Source document:
═══

A hallmark of research is that it is neutral and thus open to unanticipated results and findings.
It seems as if researchers at Duke and the University of North Carolina got together to violate this cardinal principle of scholarly research in their report, "Anti-Terror Lessons of Muslim-Americans
The report contends that the threat of homegrown extremism is exaggerated. That's an odd conclusion just a week into 2010. Although the authors acknowledge that 2009 was an unusually active year for homegrown terror plots, the litany of cases is insufficient to alter, or even place an asterisk next to, their conclusion.
"The recent spike of cases in 2009 is disturbing," the authors write, "but it is far too early to know if this is an aberration or a trend. Even if the levels of radicalization of Muslim-Americans do increase, it is important to emphasize that the numbers of individuals engaged in these activities are extremely small."
This seems to rebut an argument no one has made while miscasting the very nature of terrorism. Terrorism does not require large numbers of people to achieve its purpose, which is the creation of fear through calculated and often symbolic acts of violence or the threat of such acts.
Terrorist groups have lasted decades and wreaked havoc without having more than a couple of dozen members. Further, it doesn't take an army of thousands to generate death and devastation.
Ten Lashkar-e-Taiba terrorists were able to kill more than 180 people and hold Mumbai, a city of more than 14 million people, hostage over three days. Pointing out that relatively few people become terrorists is irrelevant.
Nidal Malik Hasan killed 13 soldiers and wounded 30 more at Fort Hood, Texas, on his own.
Even national Islamist organizations, loathe to acknowledge the very existence of Islamic extremism, admitted in December that they need to do more to combat radicalization among young Muslim Americans.
The Duke/North Carolina study, funded by the Justice Department's National Institute of Justice, identifies 139 people linked to terrorist violence since 2001, an average of 17 people a year. But during the past 14 months, 20 young Somalis disappeared from the Minneapolis area and are thought to have gone to East Africa to join the jihad there. Five D.C.-area college students were arrested in Pakistan last month as they tried to join the jihad against American troops in Afghanistan.
Jihad, group leader Ramy Zamzam explained outside a courtroom last week, is not terrorism.
Like the Zamzam group, most of the cases included in the study involve terrorist plots outside the United States.
For example, David Headley is charged with plotting to attack the Danish newspaper Jyllands-Posten and with helping the Mumbai plotters by scouting possible targets.
The report devotes a page to the North Carolina jihad plot, emphasizing the group's desire to wage jihad abroad. But it fails to mention that Daniel Patrick Boyd is accused of scouting the Marine base at Quantico for a possible attack and that he and defendant Hysen Sherifi were charged in September with plotting to kill American soldiers.
And the data doesn't count cases involving terrorist financing, listing them as "exclusively non-violent activities . . . because, in our view, individuals have not fully radicalized unless they are willing and have taken steps toward violent action to further their radical views."
It is simply bad social science to view the phenomenon of terrorism as isolated from all other factors and activities besides violent acts. Terrorist acts are at the tail end of a process of radicalization through which an individual comes to believe in the necessity of radical action through interactive social processes often fostered and guided by Islamist movements.
Violent Islamist movements do not just blow things up. They produce propaganda, raise funds, engage in dawah and educational efforts, and often provide services to their constituency. All of these efforts are an interrelated part of a whole and cannot be separated.

═══

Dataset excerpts
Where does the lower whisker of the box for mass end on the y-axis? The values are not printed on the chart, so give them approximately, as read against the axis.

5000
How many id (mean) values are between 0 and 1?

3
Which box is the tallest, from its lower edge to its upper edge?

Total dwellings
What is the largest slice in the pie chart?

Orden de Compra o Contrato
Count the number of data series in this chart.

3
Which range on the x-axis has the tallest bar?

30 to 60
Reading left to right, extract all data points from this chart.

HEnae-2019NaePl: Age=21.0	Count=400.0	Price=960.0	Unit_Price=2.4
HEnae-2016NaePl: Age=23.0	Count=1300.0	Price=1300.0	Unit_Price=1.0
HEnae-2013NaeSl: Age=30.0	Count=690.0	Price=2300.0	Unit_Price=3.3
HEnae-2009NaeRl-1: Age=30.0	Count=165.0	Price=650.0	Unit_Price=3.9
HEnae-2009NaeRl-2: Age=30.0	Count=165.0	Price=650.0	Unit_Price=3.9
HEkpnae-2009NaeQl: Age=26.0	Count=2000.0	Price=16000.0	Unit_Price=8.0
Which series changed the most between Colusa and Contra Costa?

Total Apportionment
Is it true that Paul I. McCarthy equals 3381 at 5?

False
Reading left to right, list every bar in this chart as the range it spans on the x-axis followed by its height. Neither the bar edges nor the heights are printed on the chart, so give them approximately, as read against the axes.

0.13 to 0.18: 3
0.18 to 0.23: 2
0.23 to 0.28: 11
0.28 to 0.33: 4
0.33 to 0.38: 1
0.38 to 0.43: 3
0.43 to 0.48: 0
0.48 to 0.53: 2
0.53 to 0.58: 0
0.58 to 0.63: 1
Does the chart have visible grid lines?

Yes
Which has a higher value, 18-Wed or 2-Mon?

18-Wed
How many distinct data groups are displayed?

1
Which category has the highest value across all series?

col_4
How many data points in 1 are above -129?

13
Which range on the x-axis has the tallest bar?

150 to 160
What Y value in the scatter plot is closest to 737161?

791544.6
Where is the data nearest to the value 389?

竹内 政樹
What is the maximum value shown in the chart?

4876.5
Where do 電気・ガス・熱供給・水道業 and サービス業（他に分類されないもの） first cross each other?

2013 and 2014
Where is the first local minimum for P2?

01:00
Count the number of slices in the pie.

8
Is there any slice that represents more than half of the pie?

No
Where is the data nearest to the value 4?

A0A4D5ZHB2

═══

Exercises:
1. In the commentary on the Duke/North Carolina terrorism report, how many people does the study identify as linked to terrorist violence since 2001?
2. From the commentary on the Duke/North Carolina terrorism report, please extract the passage that begins at the words "The report devotes" and stops after the words "kill American soldiers.".
3. Write what comes next in the commentary on the Duke/North Carolina terrorism report, picking up after its final sentence.

Task results:
1. 139 people, an average of 17 a year.

2.
The report devotes a page to the North Carolina jihad plot, emphasizing the group's desire to wage jihad abroad. But it fails to mention that Daniel Patrick Boyd is accused of scouting the Marine base at Quantico for a possible attack and that he and defendant Hysen Sherifi were charged in September with plotting to kill American soldiers.

3.
We should expect better from a research team that prominently features a sociologist.
The emphasis on the number of people prosecuted diminishes significance of the threat of terrorism because plots were interdicted before they had a chance to succeed. If even a few of them had been successful, the death toll could have reached into the thousands. It's a fundamental weakness of the argument to argue this threat is exaggerated.
Their definition ignores the radical dogma that goes along with "nonviolent activities" and the often-used Quranic solicitation that those who finance jihadists are blessed the same as if they participated.
It also buys in to the "covenant of security" understanding many Britons now regret. In essence, radical groups were tolerated as long as their violence did not target the United Kingdom.
The report also seems plagued by other arbitrary standards. The research team interviewed 120 people in four mid-sized U.S. communities. It found that Muslim communities do a good job of self-policing against radical elements and that "Muslim-American organizations and leaders have consistently condemned terrorist violence here and abroad since 9/11, arguing that such violence is strictly condemned by Islam."
It isn't clear how those subjects were chosen or whether the researchers sought out contrary points of view. They are not difficult to find.
Writer Tarek Fatah, founder of the Muslim Canadian Congress, sees American Muslim leadership as a part of the problem more than as part of the solution. In the wake of the Zamzam arrests in Pakistan, Fatah noted the radical ties of those expressing concern and making vows to combat the extremist trend. "[T]he leaders of the American Mosque establishment have still not yet recognized that their rhetoric no longer works and that most Americans can see through their tired old cliches about 'peace' and 'love'."
After the Fort Hood massacre, journalist Asra Nomani described Hasan's slaughter as "a cautionary tale to all Muslim communities about the consequences when we fail to win the war of ideas in the Muslim world with moderate interpretation of Islam over rigid, literal interpretations."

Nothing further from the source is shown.